The researchers addressed this by modeling the network linking physicians and patients. Patients see multiple physicians; physicians treat many patients. These connections create patterns that amplify rare signals.
The business implication calls for paying attention to relational data: stop treating customers, suppliers or partners as independent units if they clearly operate in networks. Audit your analytics processes. Where are you assuming independence? Where could shared customers, shared vendors or shared behaviors improve prediction? Incorporating relational data can surface opportunities isolated models miss.
Small improvements create outsized returns
When the team compared their network-aware model to leading machine learning benchmarks, it performed better at identifying true rare-disease physicians — including “emerging” physicians not yet formally documented.
In rare-event settings, even modest gains matter. A small lift in fraud detection can prevent significant losses. A slight improvement in targeting can uncover a handful of high-value accounts. Identifying physicians likely to see rare-disease patients can accelerate diagnosis and generate meaningful revenue. Leaders should rethink performance metrics. Instead of celebrating overall accuracy, analytics teams should focus on precision among top-ranked targets, lift over baseline and the cost of missed positives. In rare-event markets, marginal improvement often drives disproportionate value.
Indirect signals can unlock opportunity
In health care, strict privacy rules limit direct use of rare diagnostic codes. The researchers instead relied on broader behavioral and relational signals to predict which physicians were likely treating rare-disease patients.
The lesson for business is that when high-signal data is restricted, incomplete or costly, indirect patterns can still reveal opportunity. Engagement trends, transaction overlap, referral networks or usage clusters may signal emerging potential long before formal labels appear.
Rather than waiting for perfect data, leaders should ask what adjacent behaviors correlate with their target outcome and build models around those patterns.
Build for emergence, not just confirmation
Perhaps the most powerful result was the model’s ability to identify physicians likely to treat rare-disease patients in the future, not just those already recognized.
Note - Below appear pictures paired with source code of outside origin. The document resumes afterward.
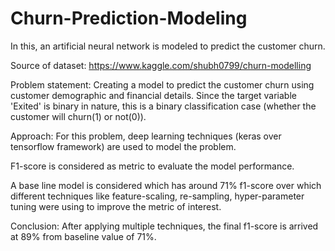 # Churn-Prediction-Modeling
In this, an artificial neural network is modeled to predict the customer churn.

Source of dataset: https://www.kaggle.com/shubh0799/churn-modelling

Problem statement: Creating a model to predict the customer churn using customer demographic and financial details. Since the target variable 'Exited' is binary in nature, this is a binary classification case (whether the customer will churn(1) or not(0)).

Approach: For this problem, deep learning techniques (keras over tensorflow framework) are used to model the problem.

F1-score is considered as metric to evaluate the model performance.

A base line model is considered which has around 71% f1-score over which different techniques like feature-scaling, re-sampling, hyper-parameter tuning were using to improve the metric of interest.

Conclusion: After applying multiple techniques, the final f1-score is arrived at 89% from baseline value of 71%.
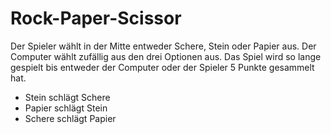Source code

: # Rock-Paper-Scissor

Der Spieler wählt in der Mitte entweder Schere, Stein oder Papier aus.
Der Computer wählt zufällig aus den drei Optionen aus.
Das Spiel wird so lange gespielt bis entweder der Computer oder der Spieler 5 Punkte gesammelt hat.

- Stein schlägt Schere
- Papier schlägt Stein
- Schere schlägt Papier
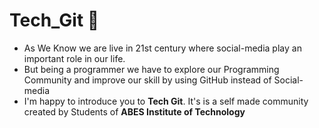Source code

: # Tech_Git 🤖
- As We Know we are live in 21st century where social-media play an important role in our life.
- But being a programmer we have to explore our Programming Community and improve our skill by using GitHub instead of Social-media
- I'm happy to introduce you to <b>Tech Git</b>. It's is a self made community created by Students of <b>ABES Institute of Technology</b>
Most organizations build systems that confirm what has already happened. Fewer design analytics to identify what is about to happen.
Leaders should shift analytics from backward-looking validation to forward-looking discovery. That means designing models to surface emerging accounts, emerging risk clusters and emerging markets, not just reinforce existing segments.
The strategic takeaway
Rare events define high-impact markets. They are difficult to detect, easy to overlook and disproportionately valuable.
This research shows that the signals leaders seek can often be found in relationships rather than standalone data points. Organizations that incorporate network-aware thinking into their analytics while focusing on minority-class will have a competitive advantage others miss. It doesn’t come from predicting the average case. It comes from identifying the rare one that matters most.
Cai, Y., Liu, Q., Wang, Y., Zhang, F. (Equal Contribution) (2025).Predicting rare events in markets with relational data, Quantitative Marketing and Economics, Vol 23, 544-588.